DIRECTIONS: Every line holding "Source" should be copied from the records below.

MATERIAL PROVIDED:
_ _ _ _ _
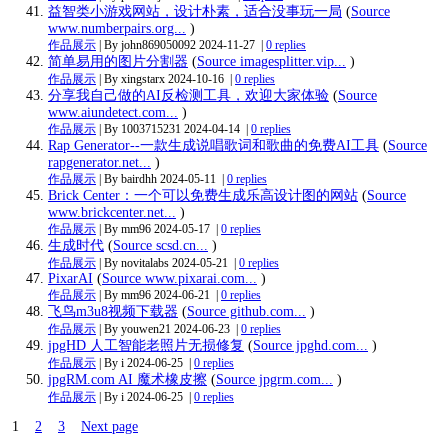
益智类小游戏网站，设计朴素，适合没事玩一局
(
Source
www.numberpairs.org...
)
作品展示
| By john869050092
2024-11-27
|
0 replies
简单易用的图片分割器
(
Source imagesplitter.vip...
)
作品展示
| By xingstarx
2024-10-16
|
0 replies
分享我自己做的AI反检测工具，欢迎大家体验
(
Source
www.aiundetect.com...
)
作品展示
| By 1003715231
2024-04-14
|
0 replies
Rap Generator--一款生成说唱歌词和歌曲的免费AI工具
(
Source
rapgenerator.net...
)
作品展示
| By bairdhh
2024-05-11
|
0 replies
Brick Center：一个可以免费生成乐高设计图的网站
(
Source
www.brickcenter.net...
)
作品展示
| By mm96
2024-05-17
|
0 replies
生成时代
(
Source scsd.cn...
)
作品展示
| By novitalabs
2024-05-21
|
0 replies
PixarAI
(
Source www.pixarai.com...
)
作品展示
| By mm96
2024-06-21
|
0 replies
飞鸟m3u8视频下载器
(
Source github.com...
)
作品展示
| By youwen21
2024-06-23
|
0 replies
jpgHD 人工智能老照片无损修复
(
Source jpghd.com...
)
作品展示
| By i
2024-06-25
|
0 replies
jpgRM.com AI 魔术橡皮擦
(
Source jpgrm.com...
)
作品展示
| By i
2024-06-25
|
0 replies
1
2
3
Next page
_ _ _ _ _
WRITTEN ANSWER:
Source
Source imagesplitter.vip...
Source
Source
Source
Source scsd.cn...
Source www.pixarai.com...
Source github.com...
Source jpghd.com...
Source jpgrm.com...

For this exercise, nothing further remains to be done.